TAREFA :: Pode repetir, sem nenhuma alteração, o trecho do texto sobre o Correio Mirim que vai de "Plantão da monarquia" a "da Biblioteca Nacional."?

Plantão da monarquia

Iuri Azevedo Lapa e Silva

  • São incontáveis os casos de intrigas e traições que mostram como era delicada a transição de um monarca para outro. Não menos difícil era a tarefa de preparar um futuro rei. Por isso as famílias reais sempre trataram das sucessões ao trono com o máximo cuidado. Aquele que estivesse na linha de sucessão de determinada dinastia precisava estar pronto para governar. Sua instrução tinha que ser feita com esmero. Dados sobre a educação dos últimos herdeiros do Brasil imperial indicam que o envolvimento dos príncipes com a vida política e doméstica era um dos principais objetivos desse processo de preparação. Um exemplo desse comprometimento está no Correio Mirim, um periódico que pode ser encontrado na Divisão de Manuscritos da Biblioteca Nacional.

    O jornalzinho, que tinha uma estrutura amadora e só circulava entre os membros da família real, parece ter sido apenas um dos que foram redigidos, ainda que parcialmente, pelos príncipes imperiais. Os outros de que se tem notícia são o Correio Imperial, o Correio Assu, O S. Cristovão e O Larangeiras, cujos exemplares fazem parte dos acervos do Museu Imperial, do Arquivo Nacional, da Biblioteca Nacional e do Instituto Histórico e Geográfico Brasileiro.

    O provável “redator-chefe” do Correio Miriam era o mais velho dos três filhos da princesa Isabel (1846-1921), D. Pedro de Alcântara (1875-1945), que tinha apenas 12 anos. Ele assina o editorial do primeiro exemplar do periódico,que foi lançado no dia 1º de janeiro de 1888, e adverte seus leitores sobre os limites e as possibilidades do veículo: “O Correio Mirim não tem nem o tempo, nem as habilitações necessárias para competir com seu colega e amigo Correio Imperial. Oferece entretanto a seus assinantes o que de melhor lhes pode dar por ocasião do ano bom: seu coração e algum serviço que lhes possa ser útil”. De periodicidade semanal, o jornal aparentemente foi impresso pelo próprio príncipe. Suas páginas fazem menção a uma certa “Typ. Mirim”, tipografia que o jovem provavelmente ganhou de presente de algum parente ou amigo de seus pais pouco tempo antes.

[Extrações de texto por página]

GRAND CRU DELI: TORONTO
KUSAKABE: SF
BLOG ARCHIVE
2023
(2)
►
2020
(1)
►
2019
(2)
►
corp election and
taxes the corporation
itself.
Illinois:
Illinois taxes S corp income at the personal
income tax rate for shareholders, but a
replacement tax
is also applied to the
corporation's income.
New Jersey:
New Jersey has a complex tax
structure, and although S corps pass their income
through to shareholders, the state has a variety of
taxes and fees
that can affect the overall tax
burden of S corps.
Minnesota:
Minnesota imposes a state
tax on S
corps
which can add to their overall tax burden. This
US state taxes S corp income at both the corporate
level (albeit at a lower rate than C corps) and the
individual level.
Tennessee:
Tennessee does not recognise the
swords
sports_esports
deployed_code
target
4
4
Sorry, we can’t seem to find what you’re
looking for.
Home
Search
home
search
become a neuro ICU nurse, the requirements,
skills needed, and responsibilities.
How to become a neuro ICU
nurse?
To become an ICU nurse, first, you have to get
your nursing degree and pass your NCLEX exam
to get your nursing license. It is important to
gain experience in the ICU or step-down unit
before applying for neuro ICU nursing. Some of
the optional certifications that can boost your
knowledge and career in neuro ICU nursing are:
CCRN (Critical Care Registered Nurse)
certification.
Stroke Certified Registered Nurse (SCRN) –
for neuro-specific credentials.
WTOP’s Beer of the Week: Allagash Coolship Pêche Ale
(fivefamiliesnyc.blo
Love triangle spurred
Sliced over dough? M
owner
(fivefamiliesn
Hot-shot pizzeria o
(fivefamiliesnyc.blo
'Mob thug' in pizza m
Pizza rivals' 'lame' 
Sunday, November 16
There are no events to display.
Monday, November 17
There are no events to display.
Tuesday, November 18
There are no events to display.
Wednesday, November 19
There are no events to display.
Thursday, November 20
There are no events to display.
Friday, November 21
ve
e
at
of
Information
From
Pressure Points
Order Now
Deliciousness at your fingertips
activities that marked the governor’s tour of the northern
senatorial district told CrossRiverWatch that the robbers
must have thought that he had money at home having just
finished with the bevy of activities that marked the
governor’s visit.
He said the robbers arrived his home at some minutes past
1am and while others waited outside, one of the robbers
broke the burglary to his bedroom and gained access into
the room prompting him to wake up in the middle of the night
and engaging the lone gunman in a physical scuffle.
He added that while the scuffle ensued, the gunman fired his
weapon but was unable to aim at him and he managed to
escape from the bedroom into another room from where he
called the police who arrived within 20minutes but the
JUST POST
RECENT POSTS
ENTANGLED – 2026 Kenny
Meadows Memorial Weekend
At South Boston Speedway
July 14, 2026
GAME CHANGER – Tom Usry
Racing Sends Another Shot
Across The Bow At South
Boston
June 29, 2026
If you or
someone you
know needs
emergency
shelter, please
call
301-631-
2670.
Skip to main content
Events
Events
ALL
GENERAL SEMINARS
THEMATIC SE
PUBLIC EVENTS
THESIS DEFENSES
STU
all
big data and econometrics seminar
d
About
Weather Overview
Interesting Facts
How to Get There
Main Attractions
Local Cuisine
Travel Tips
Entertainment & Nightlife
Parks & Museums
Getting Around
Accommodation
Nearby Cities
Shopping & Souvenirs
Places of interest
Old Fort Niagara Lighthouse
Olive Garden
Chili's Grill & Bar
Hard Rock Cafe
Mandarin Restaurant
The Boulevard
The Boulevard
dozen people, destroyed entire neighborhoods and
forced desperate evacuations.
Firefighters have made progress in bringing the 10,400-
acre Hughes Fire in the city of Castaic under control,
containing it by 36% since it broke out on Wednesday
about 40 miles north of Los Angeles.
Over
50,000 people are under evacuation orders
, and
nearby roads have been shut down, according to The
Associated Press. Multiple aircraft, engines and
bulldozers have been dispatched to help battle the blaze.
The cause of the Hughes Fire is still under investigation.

RESPOSTA DA TAREFA ::
Plantão da monarquia

Iuri Azevedo Lapa e Silva

  • São incontáveis os casos de intrigas e traições que mostram como era delicada a transição de um monarca para outro. Não menos difícil era a tarefa de preparar um futuro rei. Por isso as famílias reais sempre trataram das sucessões ao trono com o máximo cuidado. Aquele que estivesse na linha de sucessão de determinada dinastia precisava estar pronto para governar. Sua instrução tinha que ser feita com esmero. Dados sobre a educação dos últimos herdeiros do Brasil imperial indicam que o envolvimento dos príncipes com a vida política e doméstica era um dos principais objetivos desse processo de preparação. Um exemplo desse comprometimento está no Correio Mirim, um periódico que pode ser encontrado na Divisão de Manuscritos da Biblioteca Nacional.